For the next week, I’m going to write all about how much I suck. No, no. Not quite like that. Self-Dep Week is all about acknowledging the flaws that make me (and all of us) the people we are: three dimensional, fucked up, and full of shortcomings. The way I see it, the better you know your flaws (and the more open you are about them) the better those around you are able to navigate those foibles. Doesn’t necessarily make the flaws go away, but at least acknowledging them puts it all on the table: I’m a fuck up. So are you. Let’s go get a beer.

Today’s Suckage: Uncompassionate
I walk right past people begging on the street. This is learned behavior. In 1996, I was walking down The Ave, the mangy main street of Seattle’s University District. It was 8am, and I was going to work. The street was quiet, but a young woman on the sidewalk in front of Brueggers called out to me, “Spare some change for breakfast?”

“No,” I said, “But do you want a bagel?” The girl looked at me blankly. She was sitting in front of a bagel shop, asking for breakfast food. What’s not to get?

“I’m getting a bagel for breakfast. I can get you one too, if you want,” I explained. She scoffed, “no,” and my already heartless demeanor got a little worse. WHAT ARE YOU DOING SPANGING FOR BREAKFAST FOOD, AND THEN TURNING DOWN BREAKFAST? You deserve that sidewalk, chica. (Ouch. Let’s talk about victim blaming, shall we?)

Perhaps my lack of compassion was learned a different way. Perhaps my cruelty is simply rebelliousness. My mother is exceptionally charitable. The meek, the abused, the disadvantaged…she wants to help them all. The first time she met my junkie boyfriend back in 1997, she adored him. Sure, her only child was dating a divorced, drug-dealing, drug abusing father of two with a bad attitude and a criminal record … but the poor man! He was full of stories about his rough childhood, filled with neglect and poverty — right up my mother’s alley.

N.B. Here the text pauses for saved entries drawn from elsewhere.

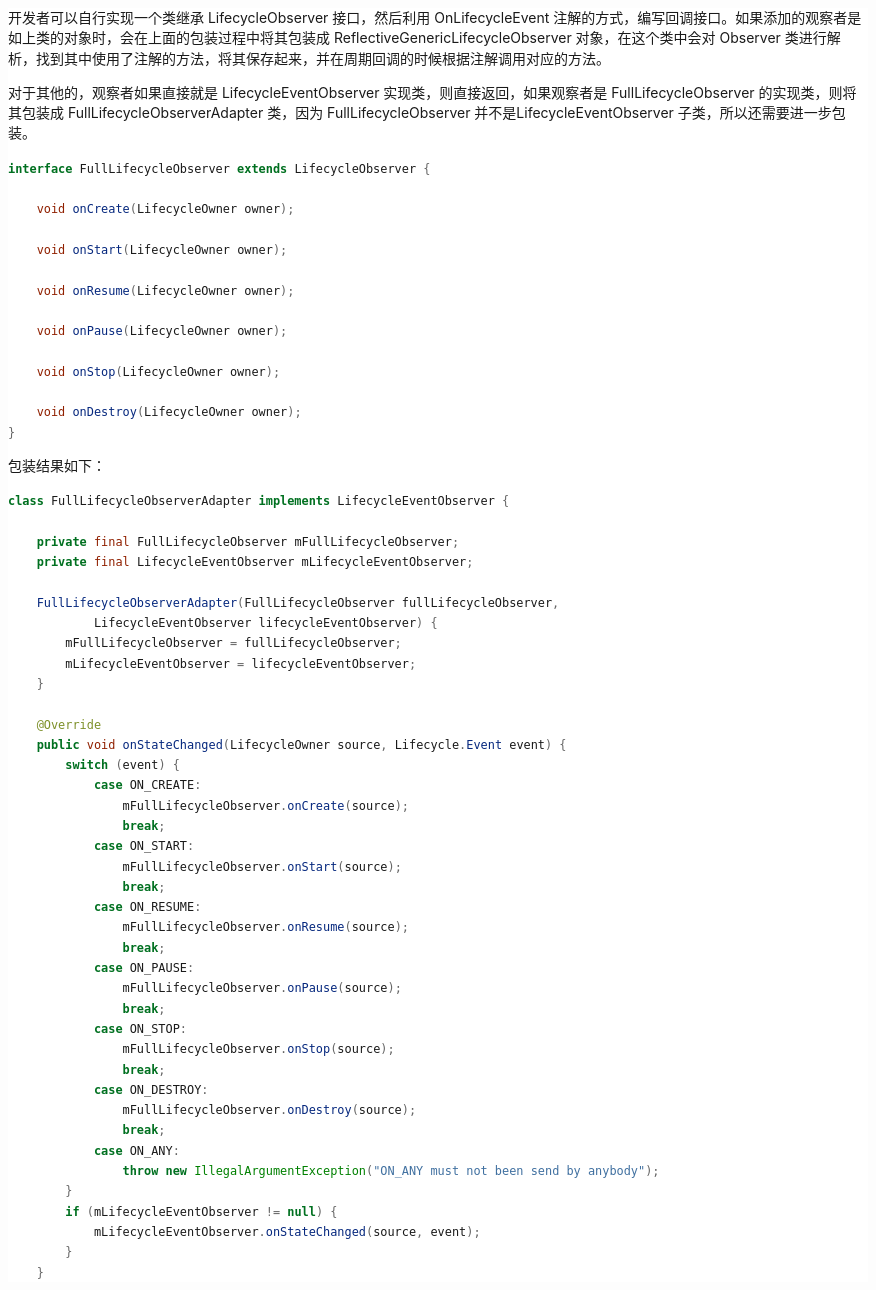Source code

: 开发者可以自行实现一个类继承 LifecycleObserver 接口，然后利用 OnLifecycleEvent 注解的方式，编写回调接口。如果添加的观察者是如上类的对象时，会在上面的包装过程中将其包装成 ReflectiveGenericLifecycleObserver 对象，在这个类中会对 Observer 类进行解析，找到其中使用了注解的方法，将其保存起来，并在周期回调的时候根据注解调用对应的方法。

对于其他的，观察者如果直接就是 LifecycleEventObserver 实现类，则直接返回，如果观察者是 FullLifecycleObserver 的实现类，则将其包装成 FullLifecycleObserverAdapter 类，因为 FullLifecycleObserver 并不是LifecycleEventObserver 子类，所以还需要进一步包装。

```java
interface FullLifecycleObserver extends LifecycleObserver {

    void onCreate(LifecycleOwner owner);

    void onStart(LifecycleOwner owner);

    void onResume(LifecycleOwner owner);

    void onPause(LifecycleOwner owner);

    void onStop(LifecycleOwner owner);

    void onDestroy(LifecycleOwner owner);
}
```

包装结果如下：

```java
class FullLifecycleObserverAdapter implements LifecycleEventObserver {

    private final FullLifecycleObserver mFullLifecycleObserver;
    private final LifecycleEventObserver mLifecycleEventObserver;

    FullLifecycleObserverAdapter(FullLifecycleObserver fullLifecycleObserver,
            LifecycleEventObserver lifecycleEventObserver) {
        mFullLifecycleObserver = fullLifecycleObserver;
        mLifecycleEventObserver = lifecycleEventObserver;
    }

    @Override
    public void onStateChanged(LifecycleOwner source, Lifecycle.Event event) {
        switch (event) {
            case ON_CREATE:
                mFullLifecycleObserver.onCreate(source);
                break;
            case ON_START:
                mFullLifecycleObserver.onStart(source);
                break;
            case ON_RESUME:
                mFullLifecycleObserver.onResume(source);
                break;
            case ON_PAUSE:
                mFullLifecycleObserver.onPause(source);
                break;
            case ON_STOP:
                mFullLifecycleObserver.onStop(source);
                break;
            case ON_DESTROY:
                mFullLifecycleObserver.onDestroy(source);
                break;
            case ON_ANY:
                throw new IllegalArgumentException("ON_ANY must not been send by anybody");
        }
        if (mLifecycleEventObserver != null) {
            mLifecycleEventObserver.onStateChanged(source, event);
        }
    }
```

Mom’s always been charitable; I’ve always been impatient and privileged. I’m strongly a democrat, but sometimes my heartlessness makes me feel like I’m a republican. NO ONE MATTERS BUT ME. Give me a tax break and let’s go beat up some welfare recipents.

I’m uncharitable when it comes to relationships, too. I demand people in my life who can stand on their own feet emotionally. I’m dismissive and quick to judge. This is especially unkind when the person in question needs a little extra care — for example, is massively insecure. I become She of Little Tolerance, blustering, “Well, when they get some balls and can actually speak their mind, then we can hang out. But I’m not waiting around.” Andreas, ever patient with my flaws, is constantly reminding me to exercise similar patience with others.